Plus subtilement, cette modification de régime permet aux assureurs de s'affranchir de certaines contraintes jurisprudentielles. « Il s'agit en fait d'un montage juridique destiné à mettre les assureurs à l'abri d'une jurisprudence de 1990 sur la responsabilité civile qui les oblige à indemniser directement les victimes, y compris après la date de résiliation du contrat ou même si l'entreprise a disparu ; or, en régime de dommage, c'est l'entreprise qui est assurée.

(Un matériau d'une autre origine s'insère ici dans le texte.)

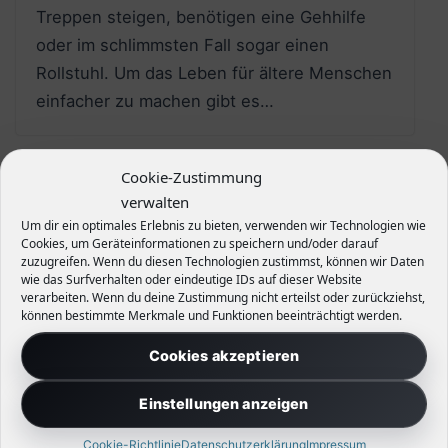
Treppen steigen, benötigen eine Gehhilfe
oder im schlimmsten Fall sogar einen
Rollstuhl. Um das Leben für ältere Menschen
einfacher zu machen gibt es…
Cookie-Zustimmung
verwalten
Um dir ein optimales Erlebnis zu bieten, verwenden wir Technologien wie
Cookies, um Geräteinformationen zu speichern und/oder darauf
zuzugreifen. Wenn du diesen Technologien zustimmst, können wir Daten
wie das Surfverhalten oder eindeutige IDs auf dieser Website
verarbeiten. Wenn du deine Zustimmung nicht erteilst oder zurückziehst,
können bestimmte Merkmale und Funktionen beeinträchtigt werden.
Cookies akzeptieren
Einstellungen anzeigen
Cookie-Richtlinie
Datenschutzerklärung
Impressum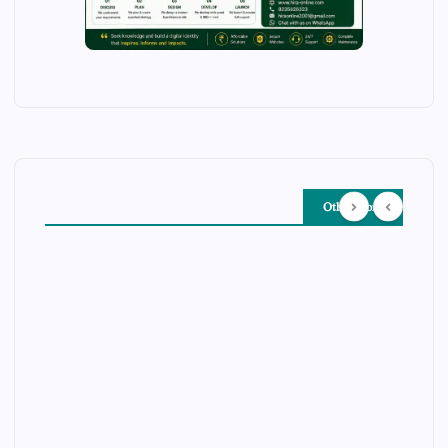
Other Story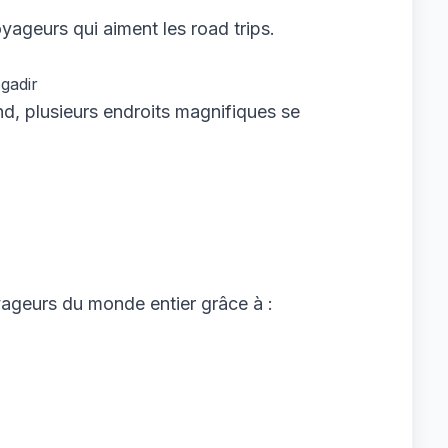
oyageurs qui aiment les road trips.
gadir
d, plusieurs endroits magnifiques se
oyageurs du monde entier grâce à :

Par conséquent, en cas de disparition ou de fin de contrat, l'assureur ne doit rien : ce changement de régime trouve toutefois sa limite dans le fait qu'il ne concernera que les sinistres postérieurs au 31 décembre 2002 », explique Christian Motary, président de la commission responsabilité civile de l'Association pour le management des risques et des assurances de l'entreprise.

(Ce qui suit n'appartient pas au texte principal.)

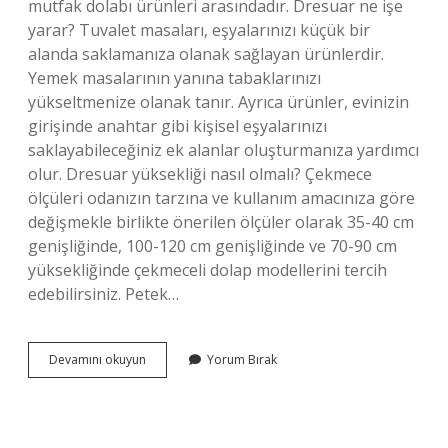
mutfak dolabı ürünleri arasındadır. Dresuar ne işe
yarar? Tuvalet masaları, eşyalarınızı küçük bir
alanda saklamanıza olanak sağlayan ürünlerdir.
Yemek masalarının yanına tabaklarınızı
yükseltmenize olanak tanır. Ayrıca ürünler, evinizin
girişinde anahtar gibi kişisel eşyalarınızı
saklayabileceğiniz ek alanlar oluşturmanıza yardımcı
olur. Dresuar yüksekliği nasıl olmalı? Çekmece
ölçüleri odanızın tarzına ve kullanım amacınıza göre
değişmekle birlikte önerilen ölçüler olarak 35-40 cm
genişliğinde, 100-120 cm genişliğinde ve 70-90 cm
yüksekliğinde çekmeceli dolap modellerini tercih
edebilirsiniz. Petek…
Petek
Devamını okuyun
Yorum Bırak
Üstü
Dresuar
Nedir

Il est en revanche encore trop tôt pour mesurer l'impact de la nouvelle jurisprudence sur le taux de cotisation des entreprises à la branche AT-MP de la Sécurité sociale, calculé en fonction du nombre et de la gravité des sinistres intervenus lors des trois dernières années. Le même flou artistique prévaut s'agissant de l'hypothétique passage à la réparation intégrale, lequel n'interviendrait de toute façon « pas avant 2004 ou 2005 », selon le ministère des Affaires sociales. « Nous sommes en train de mener des études comparant au cas par cas le niveau de remboursement de l'actuel système forfaitaire avec celui qui correspondrait à l'indemnisation intégrale. On peut d'ores et déjà estimer que si le législateur conserve telle quelle la jurisprudence sur la faute inexcusable ou étend les barèmes d'indemnisation du Fonds d'indemnisation des victimes de l'amiante (Fiva) à l'ensemble de la branche AT-MP, les entreprises connaîtront de sérieuses difficultés financières », explique Gilles Évrard, directeur des risques professionnels à la Cnam.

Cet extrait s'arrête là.